■ ASSIGNMENT
Output every entry below word for word, minus the images.

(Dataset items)
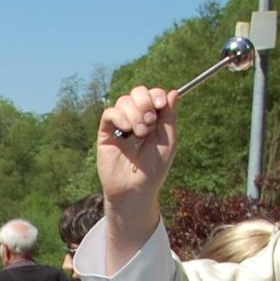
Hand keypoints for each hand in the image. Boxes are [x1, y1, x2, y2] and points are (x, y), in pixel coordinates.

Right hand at [97, 86, 177, 205]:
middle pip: (138, 92)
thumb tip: (174, 92)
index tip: (161, 105)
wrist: (135, 188)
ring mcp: (121, 124)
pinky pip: (110, 113)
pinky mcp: (106, 132)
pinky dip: (120, 117)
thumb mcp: (168, 141)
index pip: (153, 95)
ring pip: (124, 101)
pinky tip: (127, 130)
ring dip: (135, 114)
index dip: (157, 95)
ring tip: (140, 133)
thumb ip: (170, 116)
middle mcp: (137, 118)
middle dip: (145, 102)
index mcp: (154, 119)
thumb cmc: (154, 169)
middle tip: (150, 121)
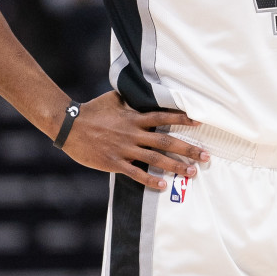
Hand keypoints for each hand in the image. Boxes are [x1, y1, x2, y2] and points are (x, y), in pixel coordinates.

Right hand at [62, 91, 210, 189]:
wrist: (69, 126)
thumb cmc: (92, 110)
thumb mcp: (113, 98)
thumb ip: (130, 99)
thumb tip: (142, 89)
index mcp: (134, 117)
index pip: (163, 117)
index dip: (182, 119)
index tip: (200, 122)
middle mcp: (133, 133)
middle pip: (166, 141)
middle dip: (188, 149)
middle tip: (206, 156)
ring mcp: (125, 149)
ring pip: (156, 159)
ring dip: (176, 166)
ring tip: (192, 172)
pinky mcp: (114, 163)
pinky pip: (136, 173)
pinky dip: (150, 180)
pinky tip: (162, 185)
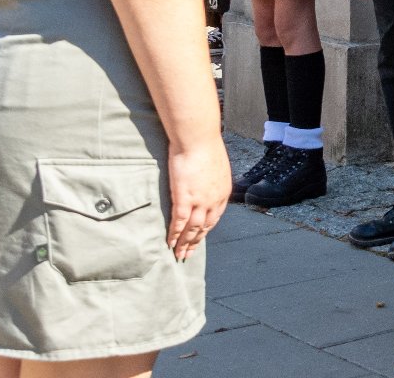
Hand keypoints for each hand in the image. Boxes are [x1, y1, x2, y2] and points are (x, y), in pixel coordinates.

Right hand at [165, 135, 228, 260]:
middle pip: (205, 227)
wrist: (198, 139)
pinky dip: (174, 235)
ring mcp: (199, 201)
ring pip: (192, 229)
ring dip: (185, 243)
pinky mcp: (184, 198)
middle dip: (196, 241)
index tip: (200, 237)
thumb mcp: (216, 166)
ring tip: (178, 254)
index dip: (206, 229)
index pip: (215, 217)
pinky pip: (178, 222)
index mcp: (223, 192)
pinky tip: (169, 243)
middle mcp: (214, 200)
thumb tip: (206, 181)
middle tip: (188, 254)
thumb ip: (212, 178)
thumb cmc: (206, 146)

■ RESPONSE
Hand keypoints for each hand in the image. Boxes are [x1, y1, x2, y2] and points are (x, y), in pixel coordinates.

Right hand at [97, 86, 177, 205]:
middle pip: (138, 92)
thumb tip: (174, 92)
index tip: (161, 105)
wrist: (135, 188)
ring mcp: (121, 124)
pinky pip: (110, 113)
pinky mcp: (106, 132)
pinky dip: (120, 117)
thumb mcp: (168, 141)
index pip: (153, 95)
ring pip: (124, 101)
pinky tip: (127, 130)
ring dip: (135, 114)
index dip: (157, 95)
ring tip: (140, 133)
thumb ip: (170, 116)
middle mcp: (137, 118)
middle dip: (145, 102)
index mcp: (154, 119)
thumb cmc: (154, 169)
middle tip: (150, 121)
Hand keypoints for each hand in the image. Boxes are [x1, y1, x2, y2] and points are (x, y), in pixel coordinates.

Right hand at [62, 91, 210, 189]:
wrist: (69, 126)
thumb cmc: (92, 110)
thumb mcp: (113, 98)
thumb ip: (130, 99)
thumb tip: (142, 89)
index mcp: (134, 117)
index pip: (163, 117)
index dip: (182, 119)
index tip: (200, 122)
middle mcp: (133, 133)
middle pip: (166, 141)
middle dip: (188, 149)
middle tip: (206, 156)
ring mcp: (125, 149)
ring pip: (156, 159)
ring dip: (176, 166)
ring tip: (192, 172)
pinky mcp: (114, 163)
pinky pip: (136, 173)
pinky dip: (150, 180)
pinky tip: (162, 185)
Hand keypoints for each hand in the image. Boxes are [x1, y1, x2, y2] and points are (x, y), in pixel coordinates.

Right hand at [165, 135, 228, 260]:
middle pip: (205, 227)
wrist: (198, 139)
pinky dip: (174, 235)
ring mcp: (199, 201)
ring pip: (192, 229)
ring dip: (185, 243)
pinky mcp: (184, 198)
middle dip: (196, 241)
index tip: (200, 237)
thumb mcp: (216, 166)
ring tip: (178, 254)
index dip: (206, 229)
index pip: (215, 217)
pinky pip: (178, 222)
index mcp: (223, 192)
pinky tip: (169, 243)
middle mcp: (214, 200)
thumb tip: (206, 181)
middle tip: (188, 254)
thumb ip: (212, 178)
thumb cmc: (206, 146)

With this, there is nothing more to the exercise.